And Twins manager Tom Kelly fairly shed his skin in the aftermath of that game, wriggling from the hard exterior he has worn throughout his career and revealing himself to be, like the rest of us, both awed and addled by all he had witnessed. "This is storybook," Kelly said. "Who's got the script? Who is writing this? Can you imagine this?"
Understand what Kelly and 55,155 paying customers had just seen Puckett do beneath the dome. In addition to his game-winning home run, he had singled, tripled, driven in a run on a sacrifice fly, stolen a base and scored a run of his own. In the third inning he had leapt high against a Plexiglas panel in centerfield, hanging there momentarily like one of those suction-cup Garfield dolls in a car window, to rob Ron Gant of extra bases and Atlanta of an almost certain run.

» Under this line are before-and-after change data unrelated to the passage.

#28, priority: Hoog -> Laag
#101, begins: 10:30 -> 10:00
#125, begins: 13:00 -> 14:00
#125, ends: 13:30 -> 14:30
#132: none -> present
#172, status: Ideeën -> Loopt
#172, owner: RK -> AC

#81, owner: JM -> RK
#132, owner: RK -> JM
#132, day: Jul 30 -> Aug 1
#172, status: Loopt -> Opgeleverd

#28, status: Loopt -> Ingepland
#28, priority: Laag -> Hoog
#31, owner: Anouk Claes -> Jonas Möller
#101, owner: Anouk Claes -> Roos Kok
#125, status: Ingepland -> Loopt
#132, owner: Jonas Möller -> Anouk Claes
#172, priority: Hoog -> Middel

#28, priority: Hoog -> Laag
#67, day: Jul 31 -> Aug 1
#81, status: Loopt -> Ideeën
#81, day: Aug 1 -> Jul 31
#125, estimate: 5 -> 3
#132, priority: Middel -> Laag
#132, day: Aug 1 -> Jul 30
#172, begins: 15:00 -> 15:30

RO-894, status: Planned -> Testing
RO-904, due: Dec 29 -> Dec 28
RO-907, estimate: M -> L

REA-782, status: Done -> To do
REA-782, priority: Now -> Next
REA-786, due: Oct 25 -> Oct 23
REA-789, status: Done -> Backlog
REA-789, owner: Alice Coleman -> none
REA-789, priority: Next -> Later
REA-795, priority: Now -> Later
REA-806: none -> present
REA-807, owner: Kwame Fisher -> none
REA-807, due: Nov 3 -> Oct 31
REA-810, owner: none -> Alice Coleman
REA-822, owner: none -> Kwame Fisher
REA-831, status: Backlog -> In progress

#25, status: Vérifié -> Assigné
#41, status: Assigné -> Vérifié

After the game had remained tied at three through the eighth, ninth and 10th innings, Cox brought in lefthander Leibrandt to face the righthanded-hitting Puckett, who was leading off in the bottom of the 11th. Why Leibrandt? He had won 15 games in the regular season, Cox pointed out later. But Cox may as well have said what was on everybody's mind—that it didn't matter whom he put on the mound to face Puckett. The man was going to hit a home run no matter what. That was the only logical conclusion to his Saturday in the park. Puckett did just that, and the tortured Leibrandt walked off the field, his face buried in the crook of his right arm.
Afterward, teammates filed almost sheepishly past Puckett's locker, some shaking his hand, others embracing him, most of them without any words to say. This 5'8" escapee of one of North America's worst slums—Who is writing this, anyway? Who did imagine this?—acknowledged he was having difficulty grasping the enormity of the evening. "Ten, 30, 50 years from now, when I look at it, it might be different," he said. "Right now? Unbelievable, man. Unbelievable."
Yes, this Series was baseball's most epic tale. It included twin props—the Minnesota fans' fluttering hankie and the Atlanta fans' chopping tomahawk—that grew equally tiresome as the Series grew increasingly enervating. And it was a tale that engaged two teams that, preposterously, had finished last in their divisions a year ago. Yet, similar as they were, the teams had two distinct followings for the Series: The nationally cabled Braves were America's Team, while the Twins became Native America's Team.
After the Twins put a stranglehold on the first two games of the Series, which had opened on Oct. 19 in Minneapolis, by producing game-winning dingers from two bottom-feeders in their batting order—Greg Gagne and Scott Leius? Who is writing this?—the Series went south in geography only. Before Game 3, Native Americans picketed Atlanta-Fulton County Stadium, protesting from behind police lines that the Braves' nickname and the team's tomahawk-chopping fans were disrespectful to their people. Ticket holders approaching turnstiles were implored by placard-bearers to, among other things, "Repatriate remains to ancestral burial grounds!"—which is a difficult thing to do between pitches. "No one," said Atlanta pitcher John Smoltz, "is going to stop this city from having fun right now."
Likewise, no gun-toting yahoo was going to stop Hrbek from having his usual hellacious good time in the ballyard. His mother, Tina, was telephoned at 3:30 a.m. on the eve of Game 3 by an anonymous moron, who told her that her son would "get one between the eyes" in Atlanta. Yet Hrbek, who in Game 2 had leg-wrestled Gant from first base to tag him out and kill a rally, came to Georgia wary of nothing more than...gingivitis. He tipped his cap to the bloodlusting crowd that booed him during introductions, tomahawk-chopped the fans from the top step of the Minnesota dugout and blithely flossed his teeth during live TV interviews. All the while he went one-for-Dixie and found the time to reconcile the joy of playing in the Series with the anguish of a death threat. "This game sucks," he said, "but it's a lot of fun."
Their villain already cast, 50,878 Braves fans showed up for Game 3, the first World Series game ever played within 500 miles of Atlanta. When it finally came time to play ball, y'all, and the first pitch was thrown by 21-year-old Braves starter Steve Avery at 8:38 p.m., flashbulbs popped throughout the park like bursts of white lightning. "I feel sorry for Dan Gladden," said Braves first baseman Sid Bream later of the Twins' leadoff hitter. "He was probably seeing 5,000 baseballs thrown at him."
For each flashbulb, there was photographic evidence for a fan that he or she was present the night the largest cast ever to appear in a World Series game put on the longest-running night show in Series history. When the curtain dropped four hours and four minutes later at 12:42 a.m. after a record 42 players had traversed the stage, Atlanta reserve catcher Jerry Willard would pronounce himself "exhausted." And he was one of two position players on either roster who didn't play.
When Chili Davis, pinch-hitting against Pena, squeezed off a two-run tracer bullet to leftfield in the eighth inning, the game was tied at four. It would go to extra frames and send scorekeepers into a hopelessly dizzying spiral of pinch hitters, double switches and defensive replacements, thus birthing the biggest box score the World Series has ever known.